Lebih tepatnya, tubuhku sedang terhubung dengan ‘tubuh utama’ ku yang sedang tidur ‘di luar’ formasi ini!
Tsutsutsutsu—
Saat aku naik ke takhta dan memenuhi tujuan formasi, mereka yang telah kehilangan ingatan mulai memulihkan ingatan mereka satu per satu, dan seperti aku, mulai mendapatkan kembali kekuatan mereka.
Aku menginjak lebih keras di leher Yuk Rin.
Dia mencoba melakukan sesuatu!
“Kau…apa yang kau rencanakan?”
“Salah…pertanyaan…kau monster.”
Dia menatapku, menahan rasa sakit dengan senyuman mengejek.
“Itu sudah dimulai!”
Cherry Blossom Dragon Sea Domain.
Secara langsung di bawah Dome Sky dari domain laut di mana semua cahaya telah lenyap, Wi Yun memancarkan energi iblis merah gelap dan membentuk segel tangan di udara.
Dia menyatukan tangannya dan mengarahkan ke langit.
Pada saat itu.
Kururururung!
Sebuah formasi raksasa tampaknya terbuka di udara, dan di atas pusat Cherry Blossom Dragon Sea Domain, sebuah ilusi Pulau Naga Bunga Sakura muncul.
Pulau Laut Dalam, yang tersembunyi di bawah Pulau Naga Pengatur.
Dari pusat ilusi itu, sosok Naga Laut raksasa muncul.
Dari Pulau Naga Bunga Sakura yang sebenarnya, menggunakan Wi Yun dan Cherry Blossom Dragon Sea Domain itu sendiri sebagai medium, ilusi Naga Laut mengalirkan kekuatan dan memproyeksikan tubuhnya di sana.
Kugugugugu!
Saat Naga Laut itu terbang dengan cepat melewati Wi Yun yang setengah gila, terhisap oleh energi iblis, ia berhenti di suatu tempat di Cherry Blossom Dragon Sea Domain.
Sebuah sudut dari domain laut di mana laut telah terbelah.
Bentuk yang diproyeksikan dari Naga Laut muncul di atasnya.
Penguasa Istana Naga Pengatur, yang telah mengambil alih tubuh mantan Penguasa Istana Naga Bunga Sakura, Yuk Ung.
Tubuh utama Yuk Rin mulai mengeluarkan kekuatannya.
Kugugugugu!
Saat dia menggenggam tangannya, laut yang terbelah di Alam Kekuatan Kuno mulai ‘menutup’ dengan sangat lambat.
Yuk Rin, di dasar laut yang terbelah.
Berkomunikasi dengan klonnya di Pulau Penglai, matanya bersinar cerah.
[Benarkah…? Tidak apa-apa.
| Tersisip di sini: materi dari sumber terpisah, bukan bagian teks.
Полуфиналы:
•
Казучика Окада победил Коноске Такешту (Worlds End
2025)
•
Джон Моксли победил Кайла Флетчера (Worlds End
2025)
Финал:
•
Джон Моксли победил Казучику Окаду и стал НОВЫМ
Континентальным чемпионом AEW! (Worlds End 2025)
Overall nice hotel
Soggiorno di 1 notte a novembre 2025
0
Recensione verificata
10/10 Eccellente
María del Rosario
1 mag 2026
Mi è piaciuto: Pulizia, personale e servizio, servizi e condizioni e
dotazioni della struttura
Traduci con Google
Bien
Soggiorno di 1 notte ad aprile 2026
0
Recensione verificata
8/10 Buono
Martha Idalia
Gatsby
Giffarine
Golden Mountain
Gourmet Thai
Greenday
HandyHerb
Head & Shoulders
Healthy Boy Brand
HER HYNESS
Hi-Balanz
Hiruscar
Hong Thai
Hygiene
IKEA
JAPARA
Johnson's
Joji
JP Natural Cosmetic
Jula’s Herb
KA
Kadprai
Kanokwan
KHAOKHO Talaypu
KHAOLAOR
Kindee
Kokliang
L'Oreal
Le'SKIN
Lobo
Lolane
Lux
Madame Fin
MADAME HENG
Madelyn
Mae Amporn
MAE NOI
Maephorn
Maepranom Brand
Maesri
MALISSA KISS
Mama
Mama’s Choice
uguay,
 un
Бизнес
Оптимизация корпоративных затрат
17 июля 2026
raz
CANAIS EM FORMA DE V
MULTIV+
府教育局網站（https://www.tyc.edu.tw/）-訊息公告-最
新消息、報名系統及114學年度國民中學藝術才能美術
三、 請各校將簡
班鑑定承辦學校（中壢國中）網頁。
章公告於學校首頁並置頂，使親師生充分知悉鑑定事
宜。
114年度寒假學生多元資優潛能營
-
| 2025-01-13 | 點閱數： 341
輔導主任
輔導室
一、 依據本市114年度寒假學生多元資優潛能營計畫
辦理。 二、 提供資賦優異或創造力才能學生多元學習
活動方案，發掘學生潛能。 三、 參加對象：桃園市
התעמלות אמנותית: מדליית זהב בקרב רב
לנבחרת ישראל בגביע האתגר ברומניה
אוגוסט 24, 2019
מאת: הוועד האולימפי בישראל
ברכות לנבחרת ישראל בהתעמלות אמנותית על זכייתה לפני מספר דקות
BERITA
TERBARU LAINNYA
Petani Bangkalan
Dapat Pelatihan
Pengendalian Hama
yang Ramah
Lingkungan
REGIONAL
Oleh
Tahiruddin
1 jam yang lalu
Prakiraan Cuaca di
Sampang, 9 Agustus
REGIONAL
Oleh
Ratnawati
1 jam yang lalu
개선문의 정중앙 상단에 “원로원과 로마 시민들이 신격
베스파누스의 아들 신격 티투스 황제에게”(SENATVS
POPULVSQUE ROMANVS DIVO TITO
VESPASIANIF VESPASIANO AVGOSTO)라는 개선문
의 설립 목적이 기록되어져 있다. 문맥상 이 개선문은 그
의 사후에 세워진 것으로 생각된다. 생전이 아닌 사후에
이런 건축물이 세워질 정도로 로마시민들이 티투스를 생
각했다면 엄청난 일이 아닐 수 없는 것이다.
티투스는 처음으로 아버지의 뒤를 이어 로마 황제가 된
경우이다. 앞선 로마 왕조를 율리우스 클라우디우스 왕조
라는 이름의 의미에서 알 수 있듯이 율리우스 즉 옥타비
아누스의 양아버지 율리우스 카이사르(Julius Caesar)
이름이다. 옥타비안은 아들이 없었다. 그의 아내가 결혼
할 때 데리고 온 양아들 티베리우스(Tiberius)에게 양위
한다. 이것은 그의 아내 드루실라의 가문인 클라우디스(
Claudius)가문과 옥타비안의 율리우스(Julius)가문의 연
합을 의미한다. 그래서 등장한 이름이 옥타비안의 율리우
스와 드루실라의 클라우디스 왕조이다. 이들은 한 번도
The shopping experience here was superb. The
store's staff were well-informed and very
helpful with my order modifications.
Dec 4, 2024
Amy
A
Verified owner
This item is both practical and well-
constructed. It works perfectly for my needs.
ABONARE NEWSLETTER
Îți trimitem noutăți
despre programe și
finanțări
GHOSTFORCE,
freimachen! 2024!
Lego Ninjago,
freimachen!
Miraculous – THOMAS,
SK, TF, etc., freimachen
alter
Akan lebih baik juga untuk mendapatkan pemimpin sekte iblis yang mengolah kekuatan Penglai, tetapi tidak perlu serakah. Hanya mendapatkan apa yang benar-benar aku inginkan sudah cukup…]
Mata Yuk Rin menyipit secara vertikal saat dia melihat ke bawah ke Pulau Penglai di bawah.
Saat pagi mendekat, cahaya secara bertahap kembali ke dunia.
Pulau Penglai bersinar terang saat formasi mulai berfungsi, dan istana yang terbuat dari Kristal Garam di puncak Gunung Garam di pusat Pulau Penglai juga bersinar terang.
[Metode ilahi yang bahkan Penguasa Istana Naga Bunga Sakura Yuk Ung tahap Grand Perfection Integration di masa jayanya hanya bisa mencapai pencapaian kecil, Salt Sea Returning Dew Jade (鹽海歸露玉)! Kewenangan untuk mengendalikan hegemoni Kekuatan Kuno akhirnya akan disempurnakan hari ini!]
Tubuh utama Yuk Rin memproyeksikan daya tariknya ke arah istana yang terbuat dari Kristal Garam.
Kududududuk!
Istana yang terhubung ke Gunung Garam mulai dicabut dari tempatnya.